__Given text__
■ ■ ■ ■

Jake Kerridge from The Daily Telegraph rated the book 3 out of 5 stars, describing the series as a whole as "good comforting crime fiction", but criticising The Ink Black Heart for its length, stating it "[does not] seem to have more depth, or to cover more emotional territory, than the earlier ones did". The author Mark Sanderson, writing in The Times, similarly criticised the length.

Kirkus Reviews called the book "[a]n overblown whodunit", citing length and extensive focus on online conversations as reasons to skip it. They concluded the review by saying "[a]fter a thousand pages ... the reader is likely to no longer care" who the murderer is. Darragh McManus from Irish Independent gave the book a positive review, praising it for "dozens of characters, multiple plotlines and, most crucially, lots and lots of things going on".

The plot, in which a woman is killed after being accused of various prejudices, particularly transphobia, drew comparisons to Rowling's real-life previous controversial comments surrounding transgender people, leading to allegations of self-insertion. Rowling denied the claims that the book was inspired by her own controversies, stating, "I had written the book before certain things happened to me online".

The book was shortlisted for the 2023 CWA Ian Fleming Steel Dagger.

==Adaptation==

The Ink Black Heart has been adapted as the four-part, 2024 installment, of the Strike television series starring Tom Burke as Cormoran Strike and Holliday Grainger as Robin Ellacott.

■ ■ ■ ■

__Task list__
(a) Reproduce verbatim the portion of the passage on The Ink Black Heart that opens with the words containing "The plot, in" and closes with "as Robin Ellacott.".
(b) Rewrite the listing from its first line through the line containing "Vedlikeholdsfritt og naturlig med fliser", putting "baderommet" wherever "badet" appears and keeping everything else unchanged.

Stored data entry listing
■ ■ ■ ■

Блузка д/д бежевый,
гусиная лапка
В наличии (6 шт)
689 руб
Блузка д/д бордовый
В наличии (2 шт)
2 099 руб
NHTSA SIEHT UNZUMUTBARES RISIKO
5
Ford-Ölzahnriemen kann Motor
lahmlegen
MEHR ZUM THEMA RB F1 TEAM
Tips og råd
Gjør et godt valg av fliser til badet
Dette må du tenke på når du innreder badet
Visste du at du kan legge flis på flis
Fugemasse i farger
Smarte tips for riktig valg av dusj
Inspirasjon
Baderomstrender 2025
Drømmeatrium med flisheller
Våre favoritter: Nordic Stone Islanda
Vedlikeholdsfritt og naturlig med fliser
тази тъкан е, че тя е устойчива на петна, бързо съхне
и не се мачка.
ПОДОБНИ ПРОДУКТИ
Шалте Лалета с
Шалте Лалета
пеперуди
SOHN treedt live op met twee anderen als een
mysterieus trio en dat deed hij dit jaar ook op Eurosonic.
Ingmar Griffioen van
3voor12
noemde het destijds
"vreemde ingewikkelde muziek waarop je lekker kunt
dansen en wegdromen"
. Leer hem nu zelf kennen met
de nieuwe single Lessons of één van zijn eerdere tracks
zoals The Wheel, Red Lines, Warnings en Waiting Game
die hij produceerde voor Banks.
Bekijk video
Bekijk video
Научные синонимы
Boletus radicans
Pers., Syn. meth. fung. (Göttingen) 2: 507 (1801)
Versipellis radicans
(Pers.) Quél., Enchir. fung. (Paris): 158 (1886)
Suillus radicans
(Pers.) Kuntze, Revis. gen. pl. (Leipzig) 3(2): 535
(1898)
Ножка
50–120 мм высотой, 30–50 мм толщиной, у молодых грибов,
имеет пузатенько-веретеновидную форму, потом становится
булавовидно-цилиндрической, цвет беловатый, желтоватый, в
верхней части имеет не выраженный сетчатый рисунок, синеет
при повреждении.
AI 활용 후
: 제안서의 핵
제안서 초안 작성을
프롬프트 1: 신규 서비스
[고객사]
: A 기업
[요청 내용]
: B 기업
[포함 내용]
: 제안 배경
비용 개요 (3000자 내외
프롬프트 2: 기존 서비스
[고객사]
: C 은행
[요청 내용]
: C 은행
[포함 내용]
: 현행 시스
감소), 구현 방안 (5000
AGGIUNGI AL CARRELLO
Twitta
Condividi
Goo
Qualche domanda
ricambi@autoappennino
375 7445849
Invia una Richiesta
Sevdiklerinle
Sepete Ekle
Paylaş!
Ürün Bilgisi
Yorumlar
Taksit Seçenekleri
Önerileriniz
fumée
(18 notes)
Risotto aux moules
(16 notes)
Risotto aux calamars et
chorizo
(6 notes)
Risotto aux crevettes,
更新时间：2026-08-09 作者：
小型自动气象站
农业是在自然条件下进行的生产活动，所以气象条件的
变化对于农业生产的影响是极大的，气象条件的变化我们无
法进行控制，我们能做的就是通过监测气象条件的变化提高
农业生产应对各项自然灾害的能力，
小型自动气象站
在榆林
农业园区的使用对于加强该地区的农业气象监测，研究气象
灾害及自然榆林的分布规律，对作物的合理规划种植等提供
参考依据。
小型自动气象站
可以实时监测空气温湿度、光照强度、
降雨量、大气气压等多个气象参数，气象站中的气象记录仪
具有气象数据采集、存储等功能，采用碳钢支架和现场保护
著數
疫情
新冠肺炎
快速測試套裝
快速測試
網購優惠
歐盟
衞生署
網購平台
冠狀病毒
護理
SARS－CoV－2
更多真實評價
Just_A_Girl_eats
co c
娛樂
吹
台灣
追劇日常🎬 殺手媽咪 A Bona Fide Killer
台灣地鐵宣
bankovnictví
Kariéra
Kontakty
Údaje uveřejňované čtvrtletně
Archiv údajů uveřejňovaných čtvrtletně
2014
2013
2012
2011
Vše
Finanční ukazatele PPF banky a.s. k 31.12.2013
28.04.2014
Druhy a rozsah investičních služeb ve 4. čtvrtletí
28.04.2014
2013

■ ■ ■ ■

__Responses by task__
(a)
The plot, in which a woman is killed after being accused of various prejudices, particularly transphobia, drew comparisons to Rowling's real-life previous controversial comments surrounding transgender people, leading to allegations of self-insertion. Rowling denied the claims that the book was inspired by her own controversies, stating, "I had written the book before certain things happened to me online".

The book was shortlisted for the 2023 CWA Ian Fleming Steel Dagger.

==Adaptation==

The Ink Black Heart has been adapted as the four-part, 2024 installment, of the Strike television series starring Tom Burke as Cormoran Strike and Holliday Grainger as Robin Ellacott.

(b)
Блузка д/д бежевый,
гусиная лапка
В наличии (6 шт)
689 руб
Блузка д/д бордовый
В наличии (2 шт)
2 099 руб
NHTSA SIEHT UNZUMUTBARES RISIKO
5
Ford-Ölzahnriemen kann Motor
lahmlegen
MEHR ZUM THEMA RB F1 TEAM
Tips og råd
Gjør et godt valg av fliser til baderommet
Dette må du tenke på når du innreder baderommet
Visste du at du kan legge flis på flis
Fugemasse i farger
Smarte tips for riktig valg av dusj
Inspirasjon
Baderomstrender 2025
Drømmeatrium med flisheller
Våre favoritter: Nordic Stone Islanda
Vedlikeholdsfritt og naturlig med fliser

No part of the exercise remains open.